Xu and Qu apply an Evolutionary Simulated Annealing heuristic to multi-objective optimisation problems in the paper ‘Solving Multi-objective Multicast Routing Problems by Evolutionary Multi-objective Simulated Annealing Algorithms with Variable Neighbourhoods’. The author produces experimental results on benchmark instances and is able to find high-quality non-dominated solutions for multi-objective multicast routing problems. Moreover, the paper shows how variable neighbourhood structures make a significant improvement to the performance of the proposed Variable Neighbourhood algorithm compared with single neighbourhood heuristics.

Naud and Potvin propose a tabu search heuristic with a neighbourhood structure based on ejection chains to solve a variant of the vehicle routing problem, where requests are served by a company's private fleet or an external carrier. Their algorithm outperforms the best approaches in the literature on a set of benchmark instances.

Nance, Roesener and Moore develop a two-dimensional bin-packing algorithm based on tabu search to solve the Mixed Payload Airlift Loading Problem. Its originality lies in being able to accommodate rolling stock cargo, as well as pure pallet cargo loads, while still maintaining feasibility. The load plans require the same or fewer aircraft than AALPS, the load planning software mandated by the US Department of Defense.

Yapicioglu uses a statistical interpolation to expand optimal solutions obtained by multi-criteria heuristic search in order to increase the number of Pareto optimal solutions while limiting computational effort. Tests on non-linear bi-objective problems illustrate how their approach expands the Pareto frontier.

Burke, Curtois, van Draat, van Ommeren and Post investigate a heuristic approach in which local search is alternated with a process that ‘jumps’ to another point in the search space. The authors propose a model for estimating the quality of new local optima to avoiding potentially bad neighbourhoods, and test it using five challenging real nurse-rostering problems.

Mansour, Haouari, Sherali and Aissaoui develop tailored optimization-based heuristics to solve a Flexible Aircraft Fleeting and Routing Problem at an airline. Tests with actual data demonstrate the heuristics’ effectiveness and robustness in much improving the airline's scheduling and assignment of aircraft.

Vásquez-Rodríguez and Ochoa develop a genetic programming approach to find variants of the NEH heuristic for permutation flowshop problems. Ranking functions are used to prioritise operations during the construction of flowshop schedules. Tests show an improvement on the original NEH heuristic and its stochastic version.
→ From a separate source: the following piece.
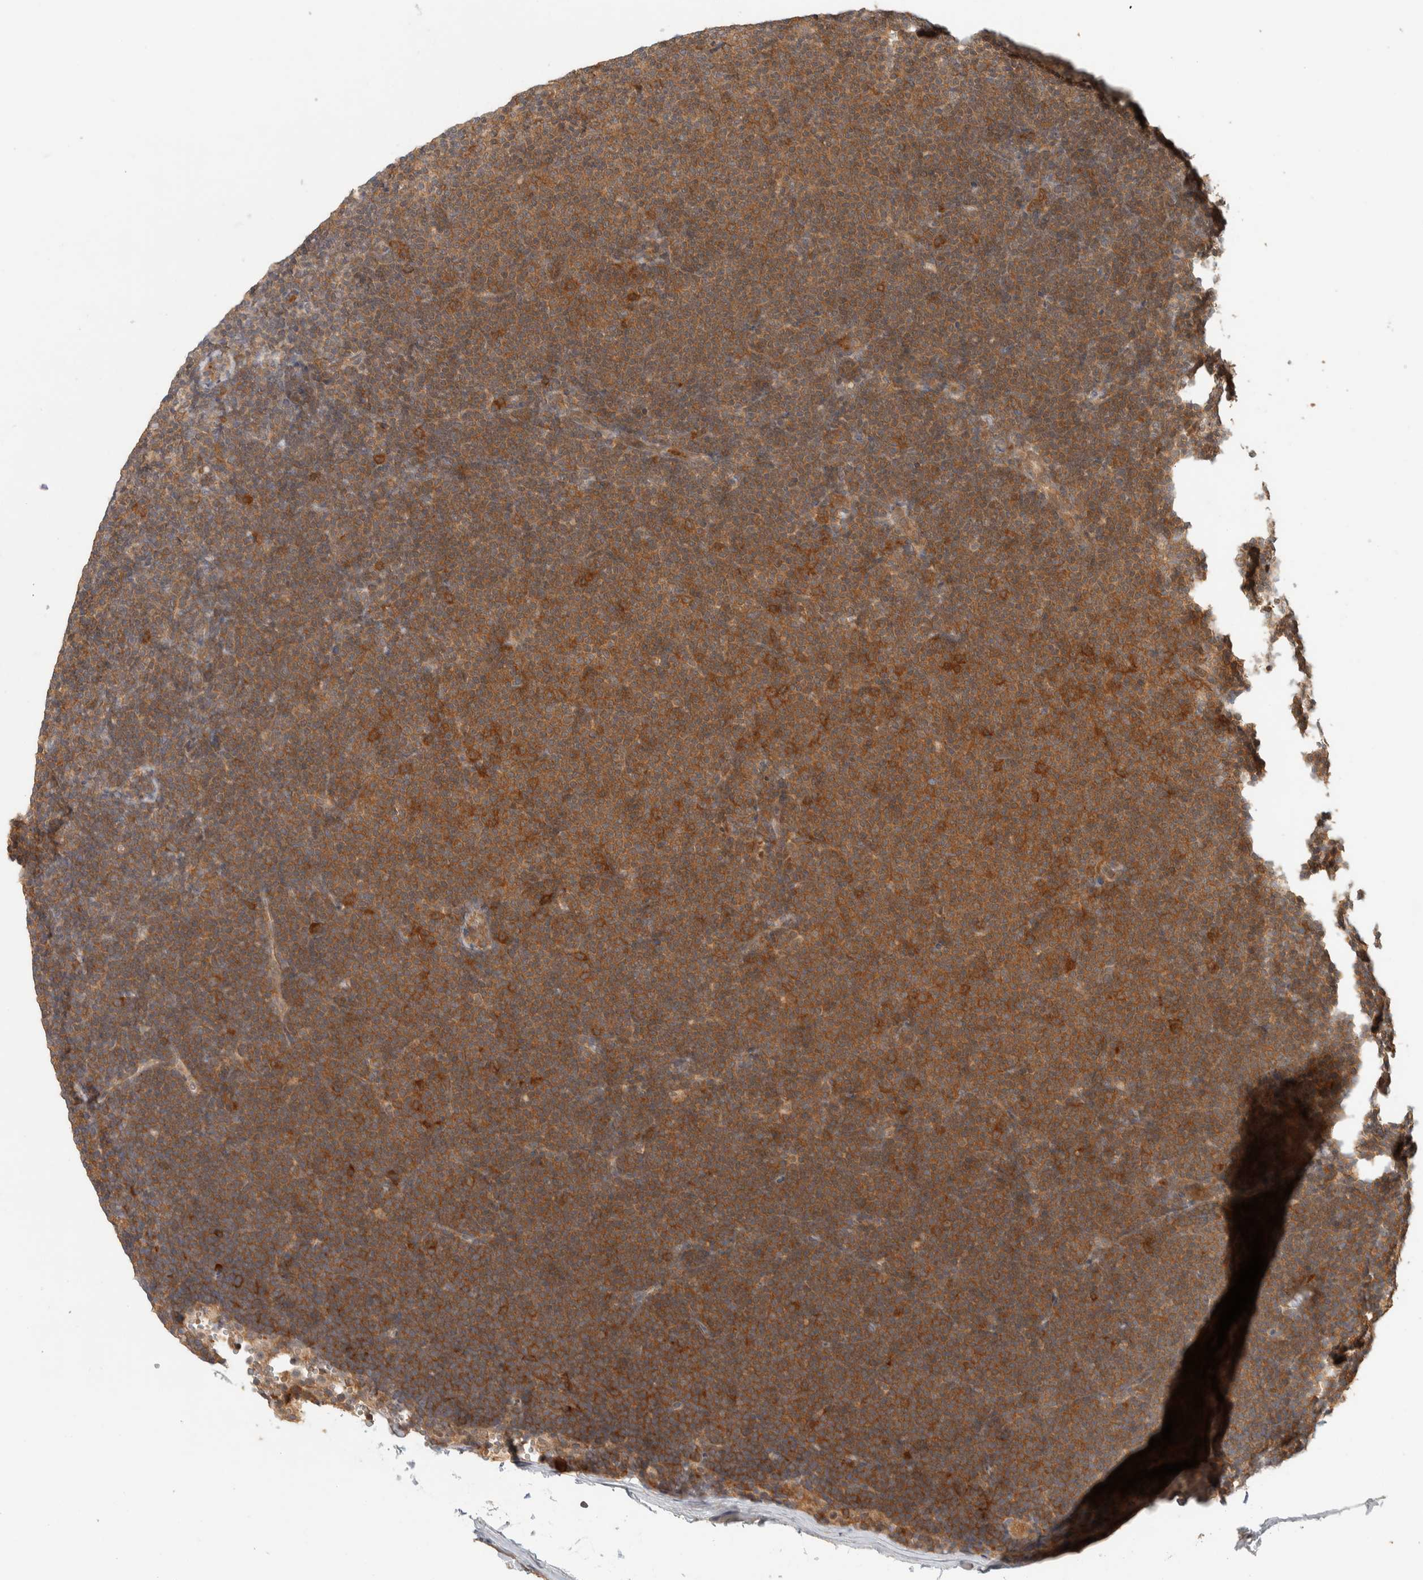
{"staining": {"intensity": "strong", "quantity": ">75%", "location": "cytoplasmic/membranous"}, "tissue": "lymphoma", "cell_type": "Tumor cells", "image_type": "cancer", "snomed": [{"axis": "morphology", "description": "Malignant lymphoma, non-Hodgkin's type, Low grade"}, {"axis": "topography", "description": "Lymph node"}], "caption": "Immunohistochemistry (IHC) histopathology image of neoplastic tissue: lymphoma stained using immunohistochemistry displays high levels of strong protein expression localized specifically in the cytoplasmic/membranous of tumor cells, appearing as a cytoplasmic/membranous brown color.", "gene": "ADSS2", "patient": {"sex": "female", "age": 53}}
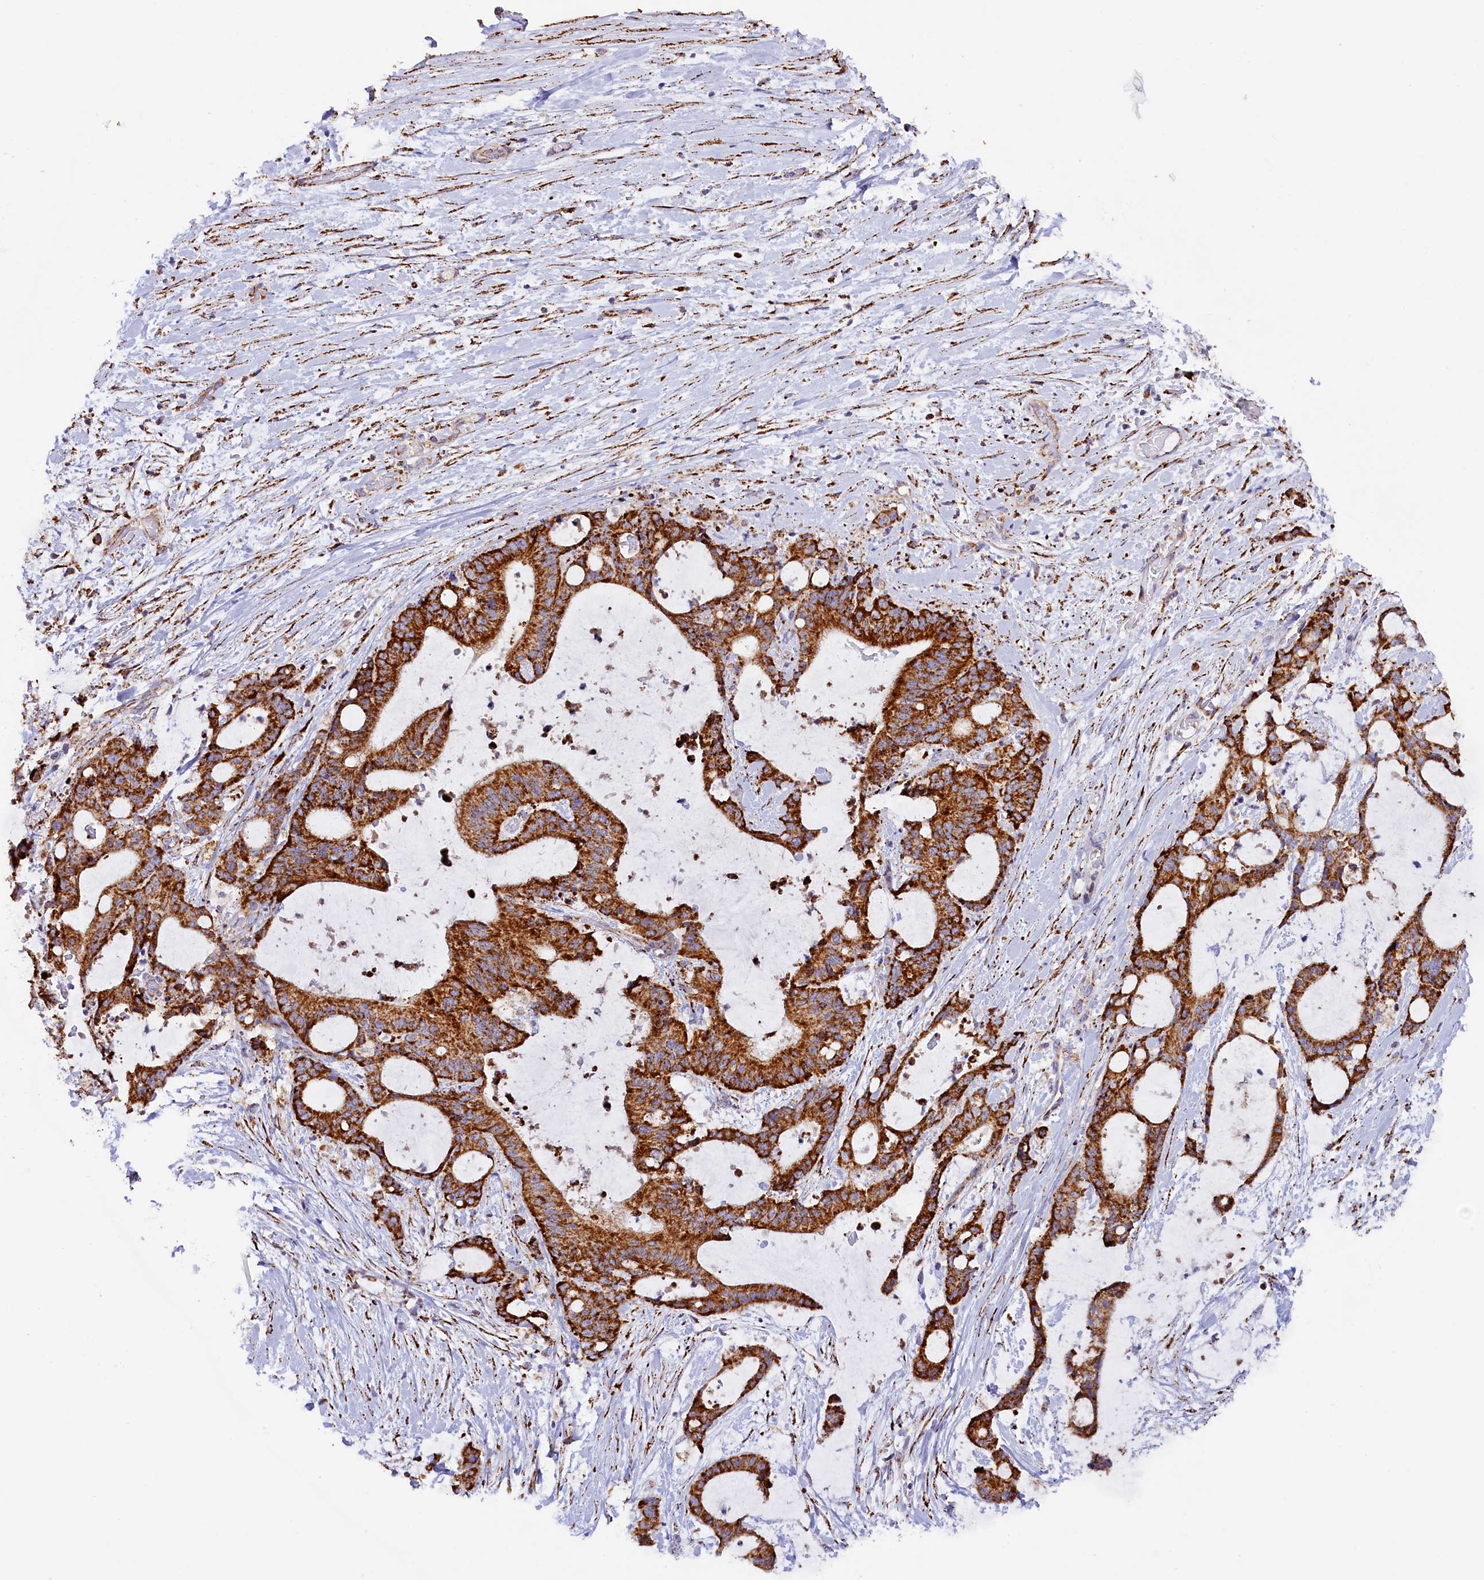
{"staining": {"intensity": "strong", "quantity": ">75%", "location": "cytoplasmic/membranous"}, "tissue": "liver cancer", "cell_type": "Tumor cells", "image_type": "cancer", "snomed": [{"axis": "morphology", "description": "Normal tissue, NOS"}, {"axis": "morphology", "description": "Cholangiocarcinoma"}, {"axis": "topography", "description": "Liver"}, {"axis": "topography", "description": "Peripheral nerve tissue"}], "caption": "High-magnification brightfield microscopy of liver cancer (cholangiocarcinoma) stained with DAB (3,3'-diaminobenzidine) (brown) and counterstained with hematoxylin (blue). tumor cells exhibit strong cytoplasmic/membranous staining is present in about>75% of cells.", "gene": "AKTIP", "patient": {"sex": "female", "age": 73}}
Montoya-Torres, Aponte and Rosas adapt Greedy Randomized Adaptive Search (GRASP) to solve the multi-item version of the NP-hard three-echelon uncapacitated facility location problem. Test show that it compares well to MIP methods in producing fast near-or-actually optimal solutions.

We received nearly 60 submissions for this special issue. We hope the papers selected will be a source of useful results on heuristic optimisation, and provide a direction for future research. We are very grateful to all referees who have provided their constructive comments in order to improve the quality of the papers. We would like to thank the authors who have contributed their work in this special issue.